I've been enjoying revisiting the Magnavox Odyssey^2 library of late, so this week I reached randomly into the as-yet-unplayed collection once again, and came up with Volleyball! (The exclamation point belongs to Magnavox, not me. Most of the Odyssey^2 library was named using this built-in punctuation, perhaps in an attempt to trick the press into giving the system breathlessly enthusiastic coverage.)
Volleyball! was not one of the keyboard-equipped Odyssey^2 console's launch titles -- it came along a year or two later, in 1980, and unlike Magnavox's earlier sports contests, its 2K program manages to support one-player, two-player, and no-player exhibition modes, depending on whether anyone touches either joystick controller after the game's single option is selected for play. Of course, the game still uses the system's standard "men" -- these built-in sprites conserved cartridge memory at the expense of graphical variety.
Unfortunately, Volleyball!'s gameplay is basically a dressed-up version of Pong, with a paddle made up of six players that move in unison, except when a team is serving or celebrating a point scored. The player moves the whole team around as a block, trying to intercept the ball and knock it back over the net for the opposing team to contend with. The players change orientation to watch the ball, in precise columnar unison; it's a nice little graphical touch with no real impact on gameplay.
A few concessions are made to improve the game's resemblance to the actual sport -- the action button can be used to "spike" the ball, but all it really does is speed it up, which more often than not causes the ball to bounce off the solid net and sink to the bottom of the aggressive player's own side. The player can put "english" on the ball by intercepting it while in motion, which would be strategically useful if not for the fact that if the player is NOT moving when the ball is contacted, it's counted as a miss and the ball must be salvaged by a moving teammate as quickly as possible. So the player really has no choice but to stay in constant motion, and hope the ball gets knocked somewhere where the other team cannot return it.
The biggest problem with Volleyball! is its odd perspective -- the net is not rendered as a line across the court over which the ball can pass, but as a solid barrier with a gap at the top. The players hover and float on either side, and the effect resembles two six-member swim teams tossing a ball back and forth over a concrete wall.

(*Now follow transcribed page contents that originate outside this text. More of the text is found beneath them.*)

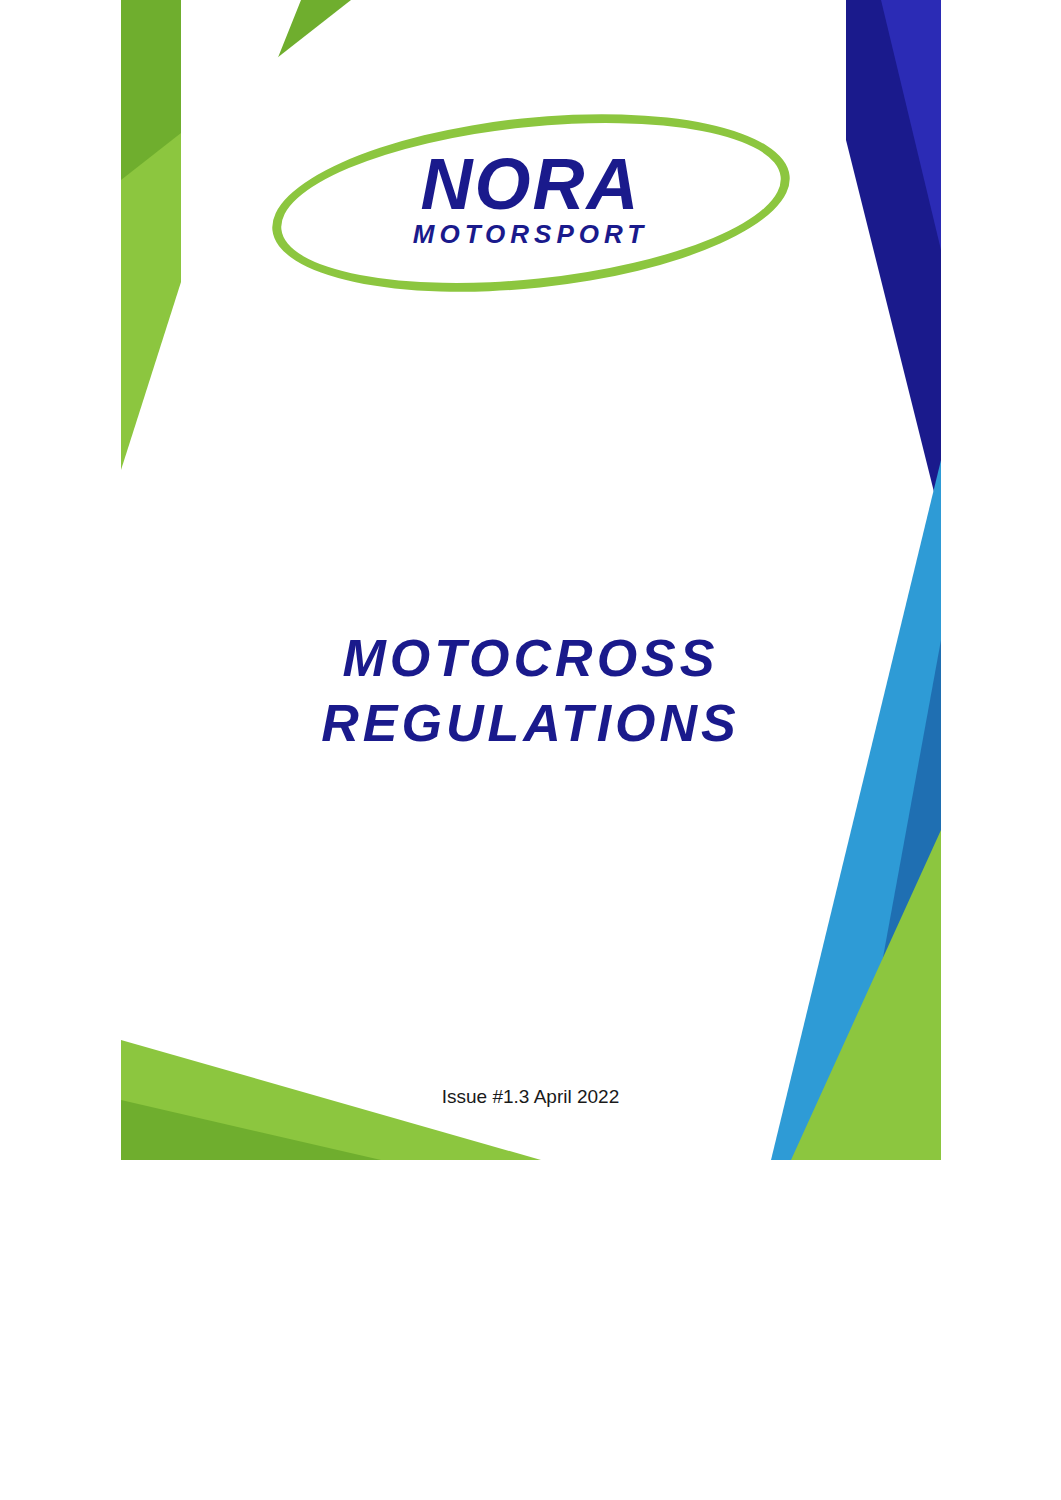NORA
MOTORSPORT
MOTOCROSS
REGULATIONS
Issue #1.3 April 2022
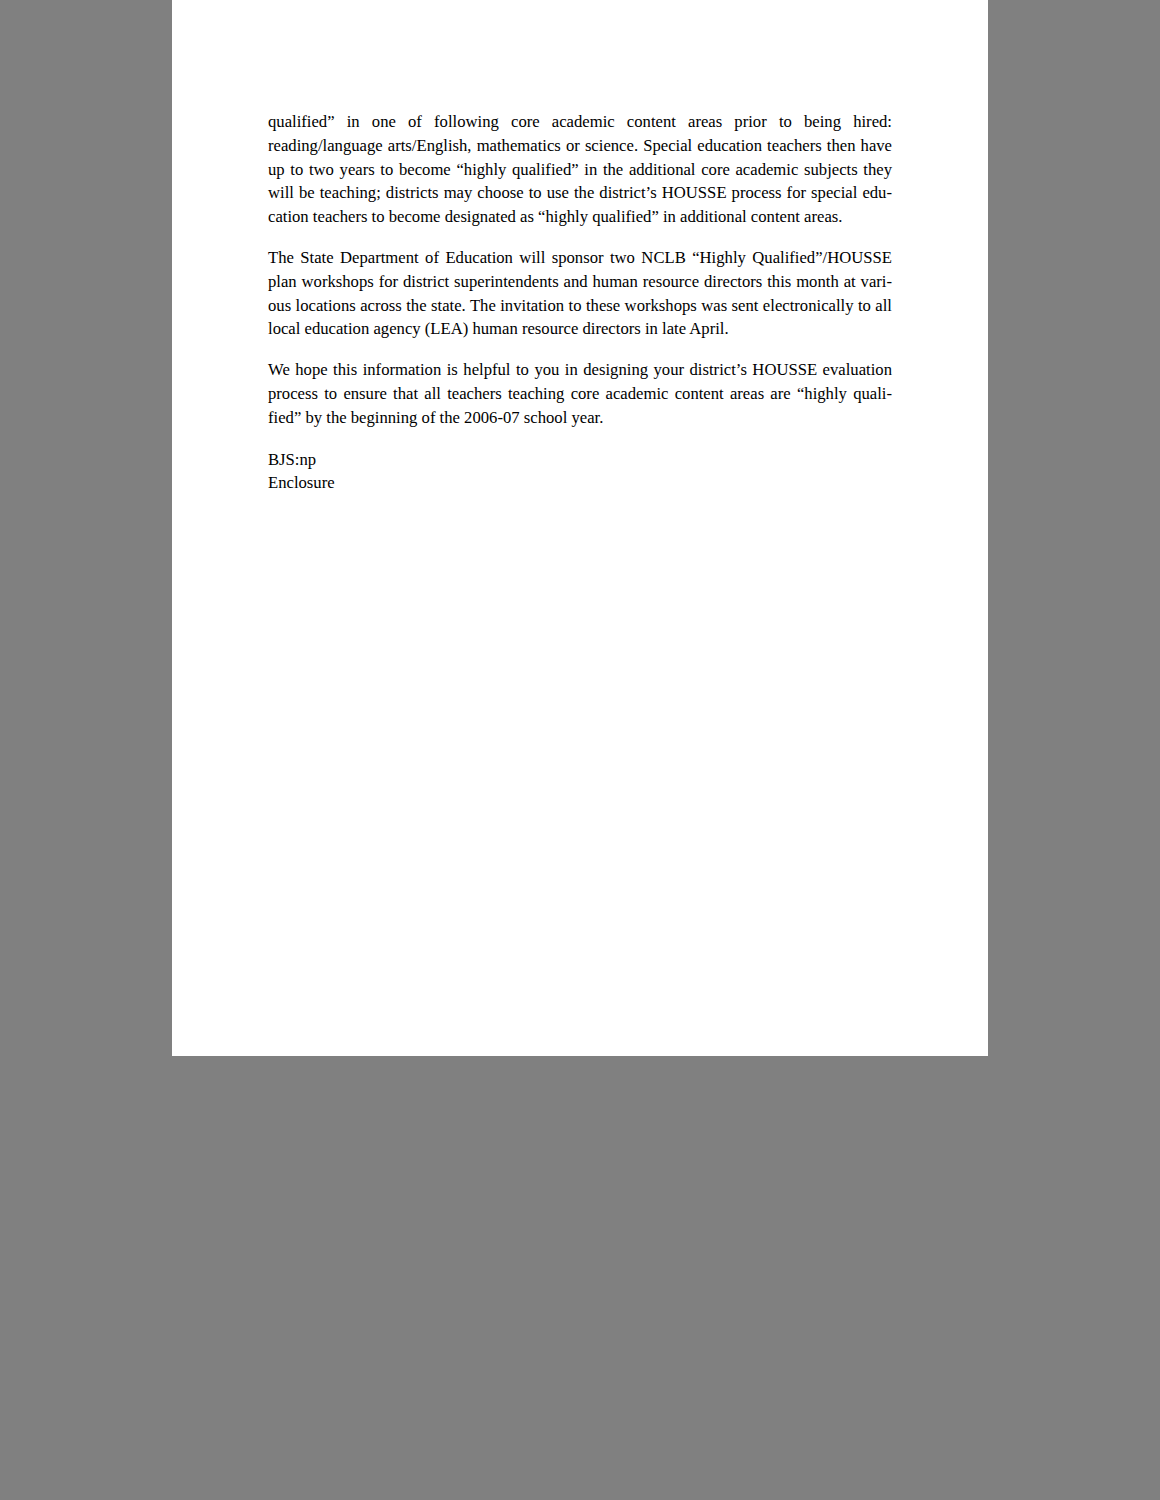qualified” in one of following core academic content areas prior to being hired: reading/language arts/English, mathematics or science. Special education teachers then have up to two years to become “highly qualified” in the additional core academic subjects they will be teaching; districts may choose to use the district’s HOUSSE process for special education teachers to become designated as “highly qualified” in additional content areas.
The State Department of Education will sponsor two NCLB “Highly Qualified”/HOUSSE plan workshops for district superintendents and human resource directors this month at various locations across the state. The invitation to these workshops was sent electronically to all local education agency (LEA) human resource directors in late April.
We hope this information is helpful to you in designing your district’s HOUSSE evaluation process to ensure that all teachers teaching core academic content areas are “highly qualified” by the beginning of the 2006-07 school year.
BJS:np Enclosure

The ball casts no shadow, so this mixture of 2-D perspectives makes the game more playable than it might otherwise have been, but it's still a visually jarring and play-limiting design.

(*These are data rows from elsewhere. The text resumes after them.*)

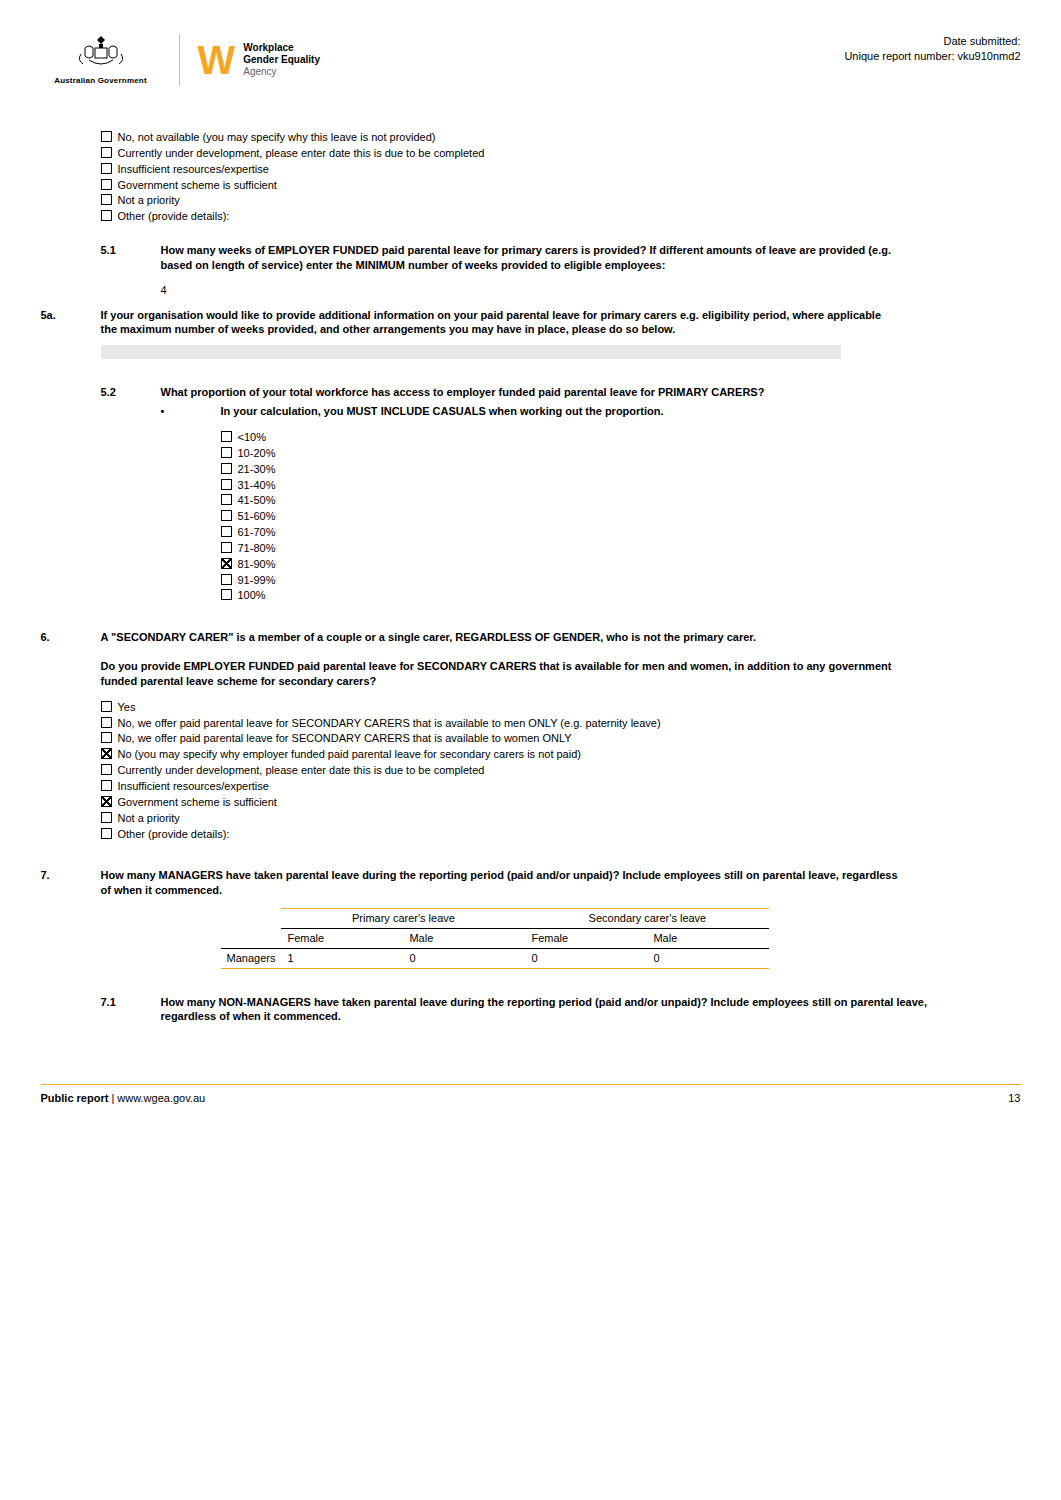Australian Government
W
Workplace
Gender Equality
Agency
Date submitted:
Unique report number: vku910nmd2
No, not available (you may specify why this leave is not provided)
Currently under development, please enter date this is due to be completed
Insufficient resources/expertise
Government scheme is sufficient
Not a priority
Other (provide details):
5.1
How many weeks of EMPLOYER FUNDED paid parental leave for primary carers is provided? If different amounts of leave are provided (e.g. based on length of service) enter the MINIMUM number of weeks provided to eligible employees:
4
5a.
If your organisation would like to provide additional information on your paid parental leave for primary carers e.g. eligibility period, where applicable the maximum number of weeks provided, and other arrangements you may have in place, please do so below.
5.2
What proportion of your total workforce has access to employer funded paid parental leave for PRIMARY CARERS?
•
In your calculation, you MUST INCLUDE CASUALS when working out the proportion.
<10%
10-20%
21-30%
31-40%
41-50%
51-60%
61-70%
71-80%
81-90%
91-99%
100%
6.
A "SECONDARY CARER" is a member of a couple or a single carer, REGARDLESS OF GENDER, who is not the primary carer.
Do you provide EMPLOYER FUNDED paid parental leave for SECONDARY CARERS that is available for men and women, in addition to any government funded parental leave scheme for secondary carers?
Yes
No, we offer paid parental leave for SECONDARY CARERS that is available to men ONLY (e.g. paternity leave)
No, we offer paid parental leave for SECONDARY CARERS that is available to women ONLY
No (you may specify why employer funded paid parental leave for secondary carers is not paid)
Currently under development, please enter date this is due to be completed
Insufficient resources/expertise
Government scheme is sufficient
Not a priority
Other (provide details):
7.
How many MANAGERS have taken parental leave during the reporting period (paid and/or unpaid)? Include employees still on parental leave, regardless of when it commenced.
| | Primary carer's leave | Secondary carer's leave |
| | Female | Male | Female | Male |
| Managers | 1 | 0 | 0 | 0 |
7.1
How many NON-MANAGERS have taken parental leave during the reporting period (paid and/or unpaid)? Include employees still on parental leave, regardless of when it commenced.
Public report | www.wgea.gov.au
13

One has to give Magnavox some credit for bringing a volleyball game to market before either Atari or Mattel, and for adding much-needed single-player support to this game. But Volleyball!'s resemblance to actual volleyball is not much better than the "volleyball" modes of the early dedicated ball-and-paddle Odyssey units. It's just too simplistic in the end -- something a whole series of exclamation points could not have disguised.